- Undated photo
- Born: March 24, 1887 Dowagiac, Michigan, U.S.
- Died: February 16, 1961 (aged 73) Ottawa, Illinois, U.S.
- Occupation: Businessman
- Known for: Titanic survivor
- Spouses: Mary Lee,; Helen Walton,; Sydney Boyce;
- Allegiance: United States
- Branch: U.S. Army
- Service years: 1917—1918
- Conflicts: First World War;

= Dickinson Bishop =

American businessman, World War I veteran and Titanic survivor (1887–1961)

Dickinson H. Bishop (March 24, 1887 – February 16, 1961) was an American businessman who traveled on board the ill-fated maiden voyage of the RMS Titanic while on his honeymoon with bride Helen, née Walton. They both survived the sinking of the Titanic on 15 April 1912.

==Early life==
Bishop was born in Dowagiac, Michigan, son of George and Virginia Bishop. He was 24 when he married Mary Beckwith Lee, an heiress who died in 1910 thirteen days after giving birth to a daughter; the infant died minutes after being born. Bishop married his second wife, Helen Walton, in November 1911; their four-month honeymoon was to Europe and North Africa, arranging the return on the Titanic. During their trip, Helen became pregnant, and they acquired a dog named Freu Freu while traveling in Italy.

==Titanic==
===Voyage===
The Bishops boarded the Titanic at Cherbourg, France as First-class passengers on 10 April 1912. Late on the night of the 14th, the Bishops were in their stateroom when the Titanic struck an iceberg. Soon after, according to Dickinson Bishop, he went on deck to investigate and subsequently returned to the room after being told by stewards that the ship was in no danger. Later, fellow passenger Albert Stewart convinced the Bishops of the danger, and they returned to the boat deck, leaving Freu Freu behind. Although there was no sense of urgency at that point, they both were told to board lifeboat #7. In a newspaper interview, Helen Bishop stated that when they went on deck, someone said the newly married couples should be put into the lifeboat first and that there were three newlywed couples in their boat. However, this was not mentioned during her later testimony at the US Inquiry into the disaster. At the inquiry, Helen Bishop also recalled seeing John Jacob Astor IV urging them to put their lifebelts on and board a boat.

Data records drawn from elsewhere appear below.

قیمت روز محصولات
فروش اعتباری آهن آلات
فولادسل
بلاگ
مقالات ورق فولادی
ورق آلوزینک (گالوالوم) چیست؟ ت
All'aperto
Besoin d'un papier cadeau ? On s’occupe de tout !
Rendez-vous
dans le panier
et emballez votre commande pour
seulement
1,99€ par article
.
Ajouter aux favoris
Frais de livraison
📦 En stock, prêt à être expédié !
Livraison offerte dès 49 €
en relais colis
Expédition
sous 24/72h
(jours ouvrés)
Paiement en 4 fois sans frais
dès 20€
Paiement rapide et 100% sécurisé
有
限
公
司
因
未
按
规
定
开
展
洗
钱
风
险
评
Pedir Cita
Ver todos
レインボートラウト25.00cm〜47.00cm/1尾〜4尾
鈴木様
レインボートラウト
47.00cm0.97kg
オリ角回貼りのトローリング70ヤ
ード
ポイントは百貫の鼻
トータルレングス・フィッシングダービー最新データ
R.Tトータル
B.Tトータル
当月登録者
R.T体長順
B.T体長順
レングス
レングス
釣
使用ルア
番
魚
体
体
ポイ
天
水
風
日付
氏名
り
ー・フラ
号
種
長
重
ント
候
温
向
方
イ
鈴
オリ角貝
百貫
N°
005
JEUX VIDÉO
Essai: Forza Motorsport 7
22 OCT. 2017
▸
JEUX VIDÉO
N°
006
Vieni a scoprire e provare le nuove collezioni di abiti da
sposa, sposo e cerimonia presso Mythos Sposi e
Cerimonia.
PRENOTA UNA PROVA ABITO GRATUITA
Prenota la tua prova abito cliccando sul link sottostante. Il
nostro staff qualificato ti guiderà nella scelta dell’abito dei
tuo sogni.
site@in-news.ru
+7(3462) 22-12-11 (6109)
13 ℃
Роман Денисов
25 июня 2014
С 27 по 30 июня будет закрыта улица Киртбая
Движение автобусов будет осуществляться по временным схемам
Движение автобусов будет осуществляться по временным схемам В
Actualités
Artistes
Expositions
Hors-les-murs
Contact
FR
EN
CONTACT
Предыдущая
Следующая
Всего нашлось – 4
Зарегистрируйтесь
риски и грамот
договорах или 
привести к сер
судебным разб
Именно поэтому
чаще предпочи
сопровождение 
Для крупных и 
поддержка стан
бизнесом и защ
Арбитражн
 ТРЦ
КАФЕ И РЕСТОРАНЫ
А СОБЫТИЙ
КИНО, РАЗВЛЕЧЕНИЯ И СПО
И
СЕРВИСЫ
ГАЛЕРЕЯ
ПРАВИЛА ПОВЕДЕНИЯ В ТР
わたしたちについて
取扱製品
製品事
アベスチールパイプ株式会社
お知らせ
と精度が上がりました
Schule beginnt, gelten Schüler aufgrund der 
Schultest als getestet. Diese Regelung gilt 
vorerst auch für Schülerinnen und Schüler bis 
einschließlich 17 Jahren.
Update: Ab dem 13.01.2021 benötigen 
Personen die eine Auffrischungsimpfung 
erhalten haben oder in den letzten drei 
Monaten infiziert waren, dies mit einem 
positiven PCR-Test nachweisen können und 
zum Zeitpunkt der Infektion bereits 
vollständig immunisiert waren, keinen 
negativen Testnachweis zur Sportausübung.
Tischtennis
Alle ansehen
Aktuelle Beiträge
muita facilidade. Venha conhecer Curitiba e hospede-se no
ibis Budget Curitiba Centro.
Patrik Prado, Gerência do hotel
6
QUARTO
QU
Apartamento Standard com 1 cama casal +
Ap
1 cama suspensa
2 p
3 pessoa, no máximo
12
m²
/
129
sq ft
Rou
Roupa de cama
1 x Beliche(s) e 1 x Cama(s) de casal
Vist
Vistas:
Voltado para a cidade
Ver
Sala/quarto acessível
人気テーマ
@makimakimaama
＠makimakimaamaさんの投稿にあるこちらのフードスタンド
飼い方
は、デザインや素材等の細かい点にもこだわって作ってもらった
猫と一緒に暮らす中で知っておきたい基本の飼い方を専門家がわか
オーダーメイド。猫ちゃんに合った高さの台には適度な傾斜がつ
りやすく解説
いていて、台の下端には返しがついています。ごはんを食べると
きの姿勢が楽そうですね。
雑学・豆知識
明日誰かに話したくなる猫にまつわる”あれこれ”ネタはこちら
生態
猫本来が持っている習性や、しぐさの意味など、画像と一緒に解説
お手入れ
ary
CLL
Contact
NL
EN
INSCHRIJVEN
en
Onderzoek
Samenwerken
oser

Boat 7 was the first to be lowered from the Titanic, being launched at about 12:45 am on the early morning of the 15th, and was rescued by the sometime after 4:10 am. The Bishops, along with other survivors, were transported to New York City aboard the Carpathia.

===Inquiry===
Once in New York, the couple was ordered to report to the Senate Board of Inquiry in Washington D.C. Helen Bishop testified first, stating that she was conversing with Mr. and Mrs. John Jacob Astor prior to the ship's sinking, when Captain Smith came to speak to Mr. Astor. Astor told the group he was talking with to put on life belts and go on deck. Once on deck, an officer took Mrs. Bishop by the arm and told her to quietly get into the lifeboat; after that, her husband was pushed into the boat with her. Helen Bishop said there were 12 women, 13 men and three crew members in the lifeboat; she continued by saying many of the men in the boat were not married.

Dickinson Bishop's testimony mainly dealt with the inability to lock the ship's watertight compartments. He recalled the sailors trying to turn the locks and not being able to close them properly on either side of the ship. Bishop also said that he heard no orders to keep the men out of the lifeboats in favor of women and children.

Bishop was later rumored to have dressed as a woman to get his spot in the lifeboat; this rumor, in part, led to the divorce of the couple. On 8 December 1912, Helen gave birth to a boy, Randall Walton Bishop, who died two days afterward.

==Later life==
In November 1913, Helen suffered a serious car accident in which she was badly injured, in a car driven by her husband's cousin Bartlett Dickinson. He lost control speeding with an iced-up windshield. Helen Bishop's head injuries were so severe, they were reported as being fatal by The New York Times. In an attempt to save Helen's life, her doctors tried what was then a new technique: a silver plate was affixed to her skull to cover the badly injured area.

In January 1916, Dickinson and Helen divorced. Charging her husband with cruelty and drunkenness, Helen Bishop was granted a divorce and $100,000 in alimony. She died two months later, on March 16, 1916, after falling at a friend's home on a visit to Danville, Illinois. Dickinson married his third wife, Sydney Boyce, a daughter of William D. Boyce, two days before the death of his second wife, Helen. The announcements of Dickinson's remarriage and Helen's death were both front page stories of the Dowagiac Daily News on the same day.

He served in the Army during the First World War. Bishop remained married to Sydney Boyce until her death in November 1950. After the end of the Second World War, he moved away from Dowagiac and settled in Ottawa, Illinois where he died from a stroke on February 16, 1961.